══ TEXT PASSAGE
The New Silver Ramp and the Minneapolis-st. Paul International Airport Opens a 21st Century Gateway for Transit Connection

The New Silver Ramp and the Minneapolis-st. Paul International Airport Opens a 21st Century Gateway for Transit Connection

In Midwestern cities, airports are car intensive. They are increasingly ringed by parking structures—and not attractive ones. Thankfully, this can change. The new Silver Ramp at the Minneapolis-St. Paul International Airport (MSP) showcases the possibilities for a more multi-modal future that is not yet here.

Designed by Miller Dunwiddie Architects (MDA) with Kimley-Horn as lead engineers, MSP’s Silver Ramp breaks the mold as an innovative work of architecture and engineering, a 21st-century echo of the optimism and innovation of airport architecture in the mid-century Golden Age of air travel. But this project also reflects the realities of our time—new technology, materials, and contemporary debates over American carbon output, car dependence, and the need for more transit options.

More than a Parking Ramp
When you enter MSP on the long entry drive, the Silver Ramp looms into foreground view. It’s an enormous, metallic, cube-like structure that glimmers with the changing daylight—a new kind of airport architecture that seems much lighter than it really is.

Despite its name, the Silver Ramp is more than a parking ramp. It serves as an intermodal hub and connection point for shuttle buses bringing passengers from the towns and small cities in MSP’s service area, passengers on the Blue Line light rail corridor connecting to the downtowns in Minneapolis and St. Paul, city buses, and even bicycles.

MDA’s lead design architect Phillip Koski has designed a broad spectrum of projects including office buildings for General Mills, the colorful 7th St. parking structure in downtown St. Paul and the light-filled expansion of Hennepin Methodist Church—a Minneapolis landmark designed by architects Hewitt & Brown with inspiration from the Abbey of Mont-St-Michel.
════
● REQUIRED ACTION A
In the Silver Ramp article, which firm served as lead engineers on the project?
══ RECORDS FOR THE TASK
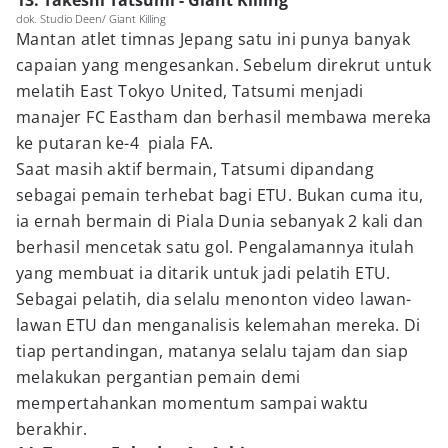
13. Takeshi Tatsumi - Giant Killing
dok. Studio Deen/ Giant Killing
Mantan atlet timnas Jepang satu ini punya banyak
capaian yang mengesankan. Sebelum direkrut untuk
melatih East Tokyo United, Tatsumi menjadi
manajer FC Eastham dan berhasil membawa mereka
ke putaran ke-4 piala FA.
Saat masih aktif bermain, Tatsumi dipandang
sebagai pemain terhebat bagi ETU. Bukan cuma itu,
ia ernah bermain di Piala Dunia sebanyak 2 kali dan
berhasil mencetak satu gol. Pengalamannya itulah
yang membuat ia ditarik untuk jadi pelatih ETU.
Sebagai pelatih, dia selalu menonton video lawan-
lawan ETU dan menganalisis kelemahan mereka. Di
tiap pertandingan, matanya selalu tajam dan siap
melakukan pergantian pemain demi
mempertahankan momentum sampai waktu
berakhir.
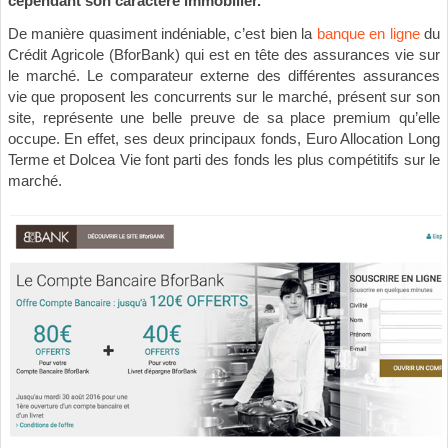
cependant son caractère immobilier.
De manière quasiment indéniable, c’est bien la
banque en ligne
du
Crédit Agricole (BforBank) qui est en tête des assurances vie sur
le marché. Le comparateur externe des différentes assurances
vie que proposent les concurrents sur le marché, présent sur son
site, représente une belle preuve de sa place premium qu’elle
occupe. En effet, ses deux principaux fonds, Euro Allocation Long
Terme et Dolcea Vie font parti des fonds les plus compétitifs sur le
marché.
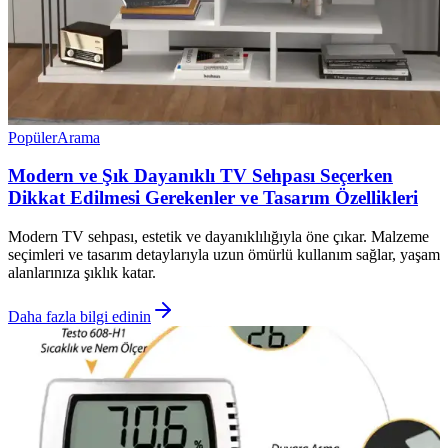
Popüler
Arama
Modern ve Şık Dayanıklı TV Sehpası Seçerken
Dikkat Edilmesi Gerekenler ve Tasarım Özellikleri
Modern TV sehpası, estetik ve dayanıklılığıyla öne çıkar. Malzeme
seçimleri ve tasarım detaylarıyla uzun ömürlü kullanım sağlar, yaşam
alanlarınıza şıklık katar.
Daha fazla bilgi edinin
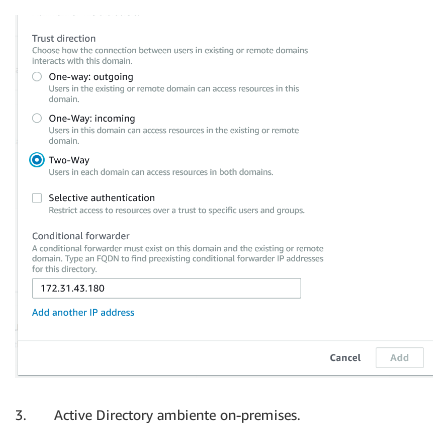
3. Active Directory ambiente on-premises.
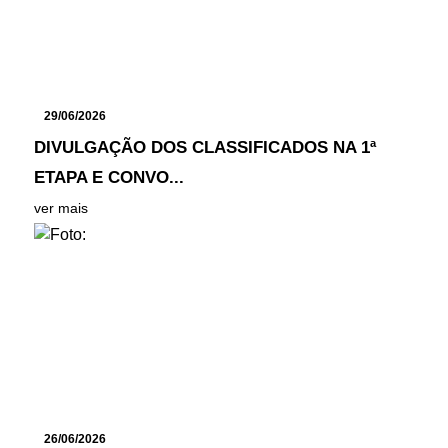
29/06/2026
DIVULGAÇÃO DOS CLASSIFICADOS NA 1ª
ETAPA E CONVO...
ver mais
26/06/2026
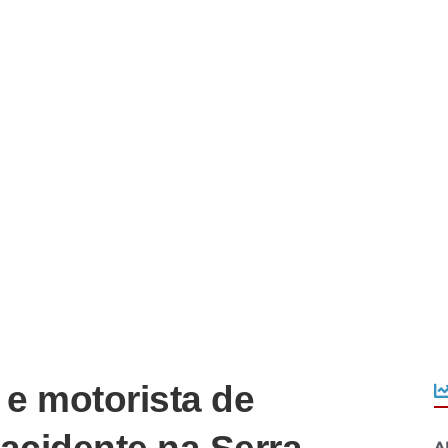
e motorista de
A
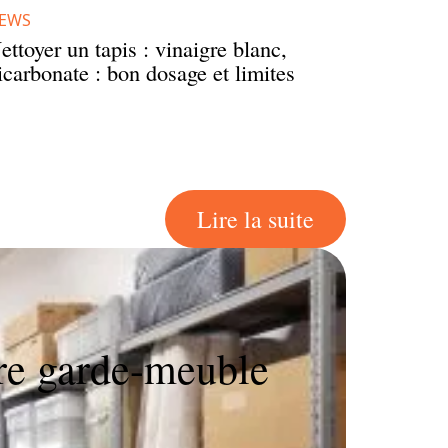
EWS
ettoyer un tapis : vinaigre blanc,
icarbonate : bon dosage et limites
Lire la suite
DÉ
tre garde-meuble
Tr
W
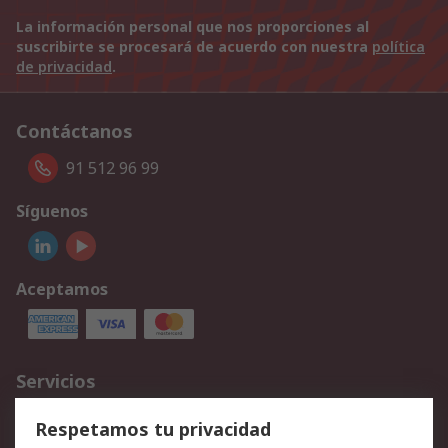
La información personal que nos proporciones al
suscribirte se procesará de acuerdo con nuestra
política
de privacidad
.
Contáctanos
91 512 96 99
Síguenos
Aceptamos
Servicios
Cómo realizar pedidos
Devoluciones
Respetamos tu privacidad
Facturación y pago
Formas de entrega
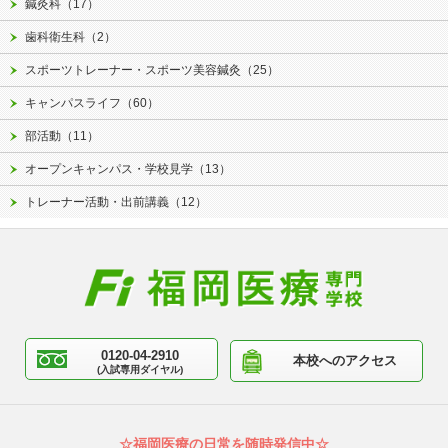
鍼灸科（17）
歯科衛生科（2）
スポーツトレーナー・スポーツ美容鍼灸（25）
キャンパスライフ（60）
部活動（11）
オープンキャンパス・学校見学（13）
トレーナー活動・出前講義（12）
0120-04-2910
本校へのアクセス
(入試専用ダイヤル)
☆福岡医療の日常を随時発信中☆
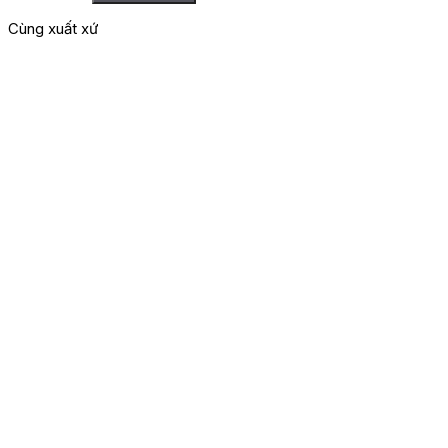
Cùng xuất xứ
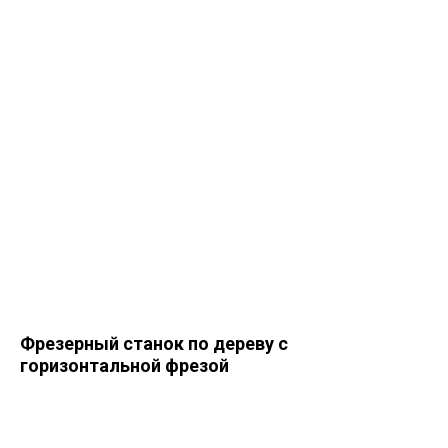
Фрезерный станок по дереву с
горизонтальной фрезой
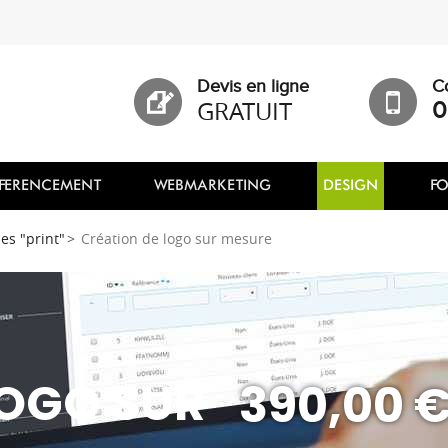
Devis en ligne
C
GRATUIT
0
FERENCEMENT
WEBMARKETING
DESIGN
F
es "print"
Création de logo sur mesure
LOGO SUR
390,00 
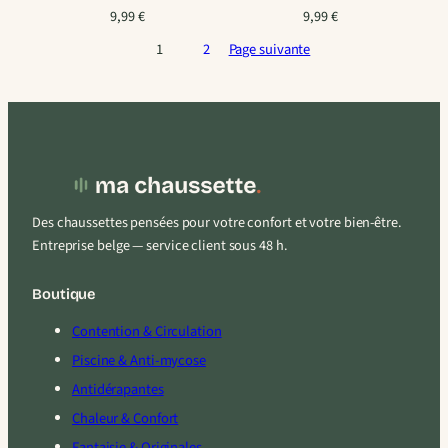
9,99
€
9,99
€
1
2
Page suivante
Des chaussettes pensées pour votre confort et votre bien-être.
Entreprise belge — service client sous 48 h.
Boutique
Contention & Circulation
Piscine & Anti-mycose
Antidérapantes
Chaleur & Confort
Fantaisie & Originales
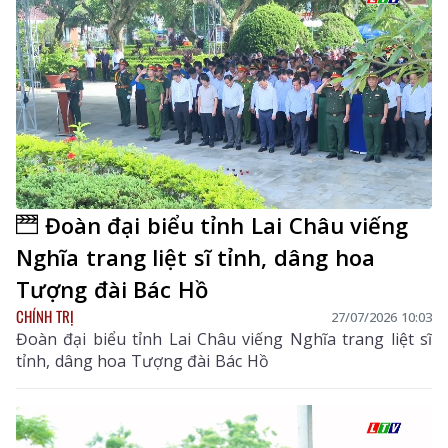
Đoàn đại biểu tỉnh Lai Châu viếng
Nghĩa trang liệt sĩ tỉnh, dâng hoa
Tượng đài Bác Hồ
CHÍNH TRỊ
27/07/2026 10:03
Đoàn đại biểu tỉnh Lai Châu viếng Nghĩa trang liệt sĩ
tỉnh, dâng hoa Tượng đài Bác Hồ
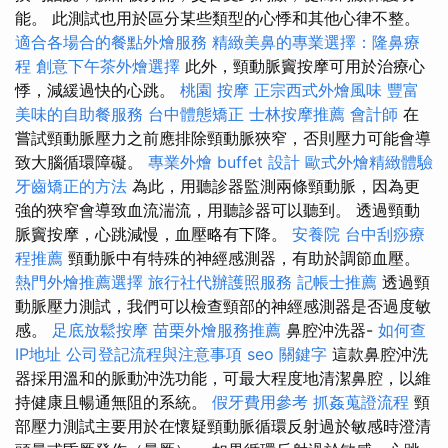
能。 此測試也用於區分某些類型的心悸和其他心律不整。
適合各場合的餐點外燴服務
精緻美鼻的專業選擇：隆鼻療
程
創意下午茶外燴選擇
此外，頸動脈竇按摩可用於治療心
悸，減緩過快的心跳。
桃園 按摩
正宗西式外燴風味
豐富
美味的自助餐服務
台中體態矯正
士林按摩推薦
會計師
在
嘗試頸動脈壓力之前應排除頸動脈狹窄，否則壓力可能會導
致大腦循環障礙。
專業外燴 buffet 設計
歐式外燴精緻體驗
牙齒矯正的方法
為此，用聽診器監測兩條頸動脈，因為更
強的狹窄會導致血流湍流，用聽診器可以聽到。 透過頸動
脈竇按摩，心跳減慢，血壓略有下降。
安養院
台中刮痧療
程推薦
頸動脈中有特殊的神經感測器，有助於調節血壓。
熱門外燴推薦選擇
旅行社代辦護照服務
記帳士推薦
透過頸
動脈壓力測試，我們可以檢查頸部的神經感測器是否過度敏
感。
足底放鬆按摩
苗栗外燴服務推薦
鼻腔沖洗器-
如何查
IP地址
公司登記流程與注意事項
seo 關鍵字
這款鼻腔沖洗
器採用溫和的脈動沖洗功能，可最大程度地清潔鼻腔，以維
持健康且暢通無阻的系統。
假牙費用參考
抓姦蒐證流程
頸
部壓力測試主要用於在懷疑頸動脈循環反射過於敏感時澄清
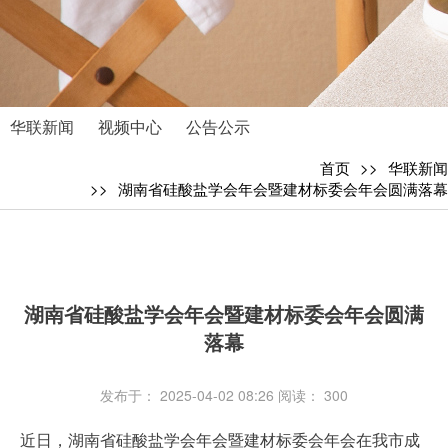
华联新闻
视频中心
公告公示
首页
华联新闻
湖南省硅酸盐学会年会暨建材标委会年会圆满落幕
湖南省硅酸盐学会年会暨建材标委会年会圆满
落幕
发布于： 2025-04-02 08:26
阅读：
300
近日，湖南省硅酸盐学会年会暨建材标委会年会在我市成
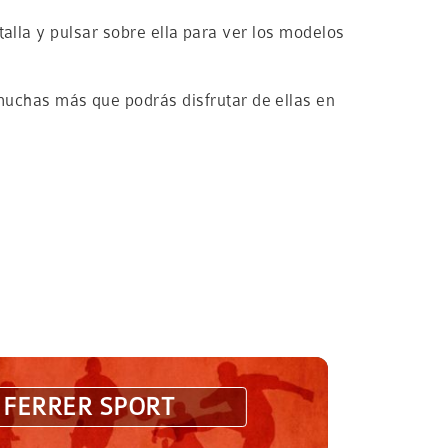
talla y pulsar sobre ella para ver los modelos
uchas más que podrás disfrutar de ellas en
 FERRER SPORT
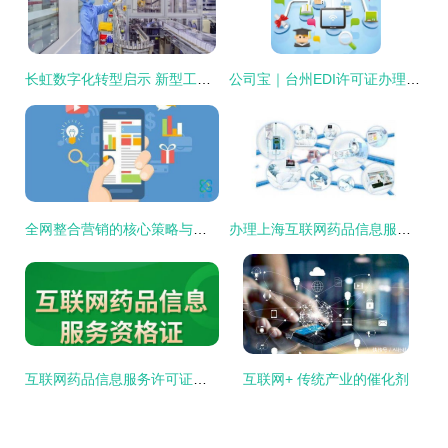
长虹数字化转型启示 新型工业化如何在互联网时代落地生花
公司宝｜台州EDI许可证办理的必备知识，这些千万别漏了
全网整合营销的核心策略与实施内容
办理上海互联网药品信息服务资格证的要求详解
互联网药品信息服务许可证办理流程与条件指南
互联网+ 传统产业的催化剂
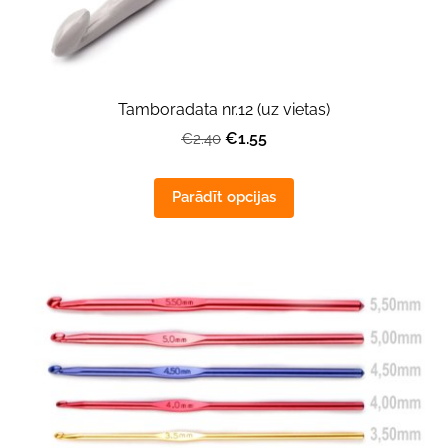
Tamboradata nr.12 (uz vietas)
€1.55
€2.40
Parādīt opcijas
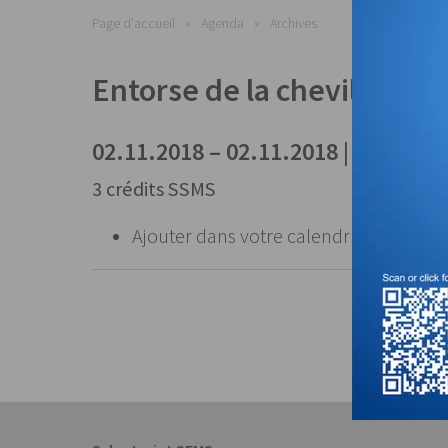
Page d'accueil
Agenda
Archives
Entorse de la cheville: À n
02.11.2018 – 02.11.2018 | Lausann
3 crédits SSMS
Ajouter dans votre calendrier:
Fichier 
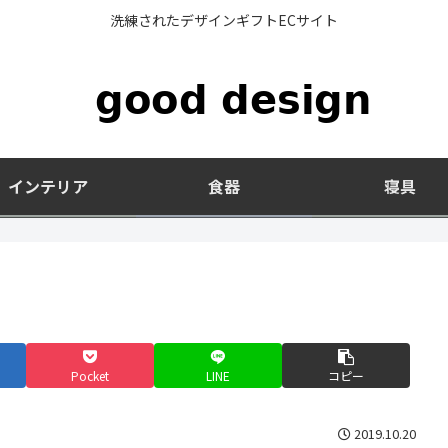
洗練されたデザインギフトECサイト
インテリア
食器
寝具
Pocket
LINE
コピー
2019.10.20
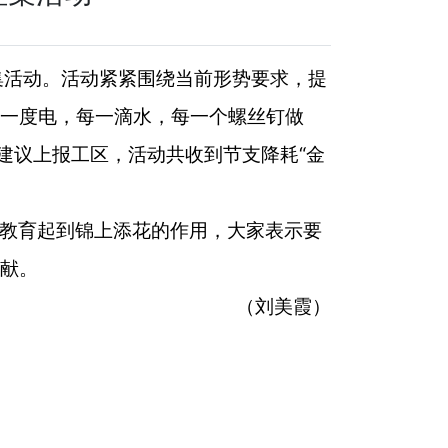
集活动。活动紧紧围绕当前形势要求，提
一度电，每一滴水，每一个螺丝钉做
“
建议上报工区，活动共收到节支降耗
金
教育起到锦上添花的作用，大家表示要
献。
（
刘美霞
）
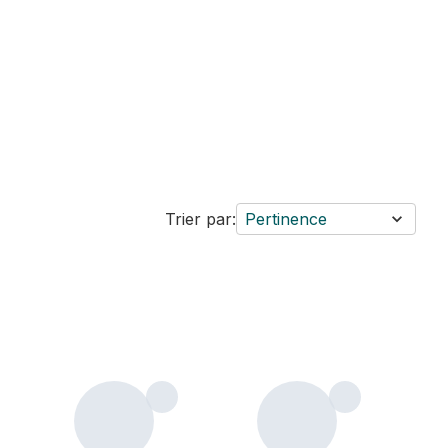
Trier par:
Pertinence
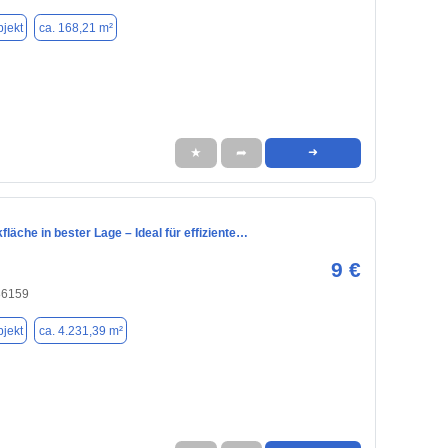
jekt
ca. 168,21 m²
★
➦
➜
kfläche in bester Lage – Ideal für effiziente…
9 €
86159
jekt
ca. 4.231,39 m²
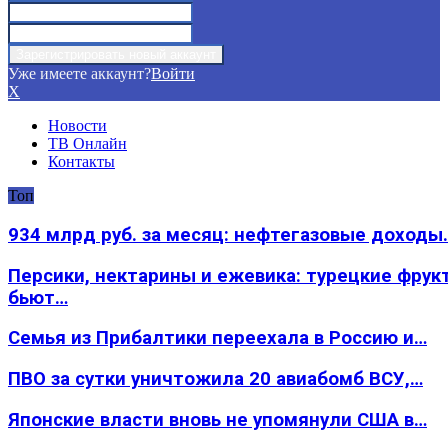
Уже имеете аккаунт?
Войти
X
Новости
ТВ Онлайн
Контакты
Топ
934 млрд руб. за месяц: нефтегазовые доходы
Персики, нектарины и ежевика: турецкие фрук
бьют…
Семья из Прибалтики переехала в Россию и…
ПВО за сутки уничтожила 20 авиабомб ВСУ,…
Японские власти вновь не упомянули США в…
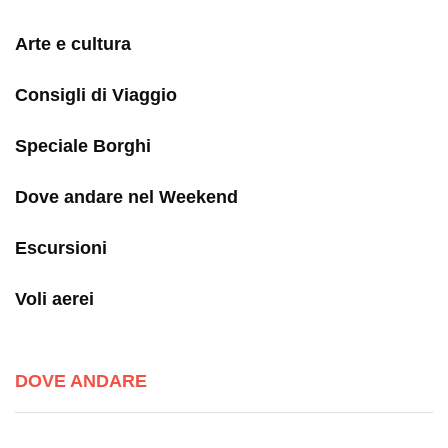
Arte e cultura
Consigli di Viaggio
Speciale Borghi
Dove andare nel Weekend
Escursioni
Voli aerei
DOVE ANDARE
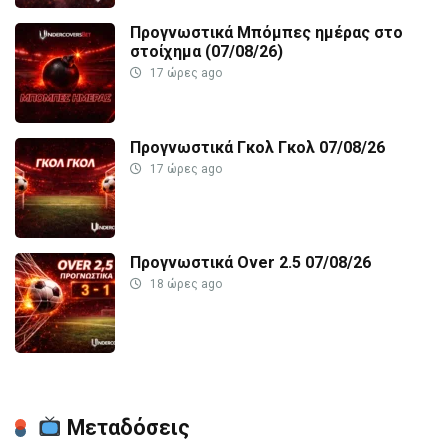
Προγνωστικά Μπόμπες ημέρας στο
στοίχημα (07/08/26)
17 ώρες ago
Προγνωστικά Γκολ Γκολ 07/08/26
17 ώρες ago
Προγνωστικά Over 2.5 07/08/26
18 ώρες ago
Μεταδόσεις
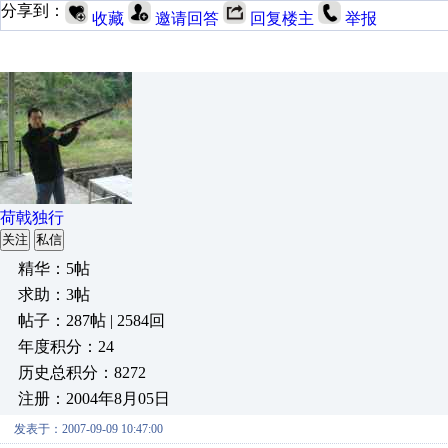
分享到：
收藏
邀请回答
回复楼主
举报
荷戟独行
关注
私信
精华：5帖
求助：3帖
帖子：287帖 | 2584回
年度积分：24
历史总积分：8272
注册：2004年8月05日
发表于：2007-09-09 10:47:00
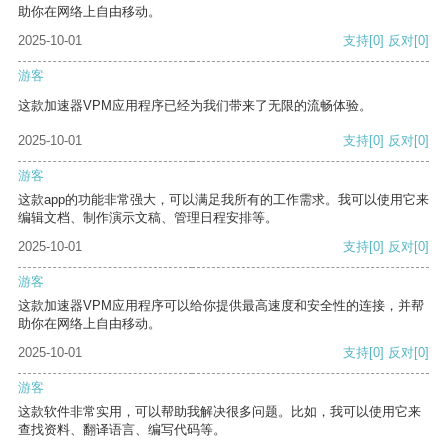
助你在网络上自由移动。
2025-10-01
支持
[0]
反对
[0]
游客
这款加速器VPM应用程序已经为我们带来了无限的流畅体验。
2025-10-01
支持
[0]
反对
[0]
游客
这款app的功能非常强大，可以满足我所有的工作需求。我可以使用它来
编辑文档、制作演示文稿、管理日程安排等。
2025-10-01
支持
[0]
反对
[0]
游客
这款加速器VPM应用程序可以给你提供最高速度和安全性的连接，并帮
助你在网络上自由移动。
2025-10-01
支持
[0]
反对
[0]
游客
这款软件非常实用，可以帮助我解决很多问题。比如，我可以使用它来
查找资料、翻译语言、编写代码等。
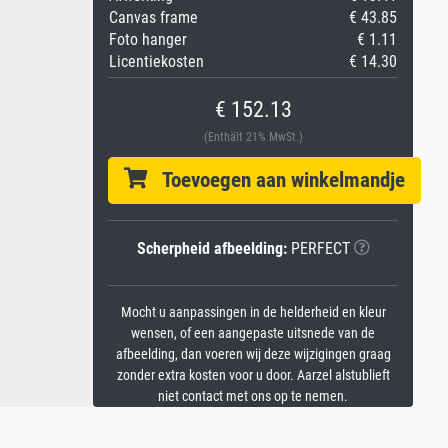
Canvas frame
€ 43.85
Foto hanger
€ 1.11
Licentiekosten
€ 14.30
€ 152.13
(Enthält 21% MwSt.)
Toevoegen aan winkelmandje
Scherpheid afbeelding:
PERFECT
Mocht u aanpassingen in de helderheid en kleur
wensen, of een aangepaste uitsnede van de
afbeelding, dan voeren wij deze wijzigingen graag
zonder extra kosten voor u door. Aarzel alstublieft
niet contact met ons op te nemen.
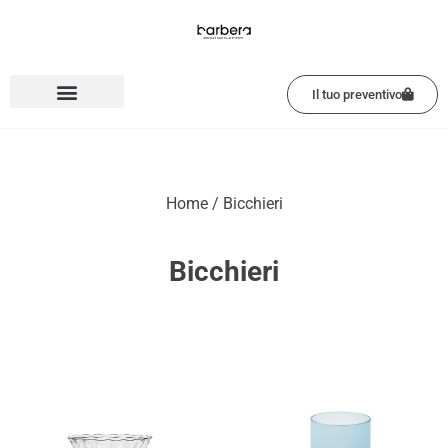
Vai
al
contenuto
Il tuo preventivo
Home
/ Bicchieri
Bicchieri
════
● REQUIRED ACTION B
How many lines in the records contain the string "votre"? Reply with the number alone.

● TASK OUTPUT A
Kimley-Horn

● TASK OUTPUT B
2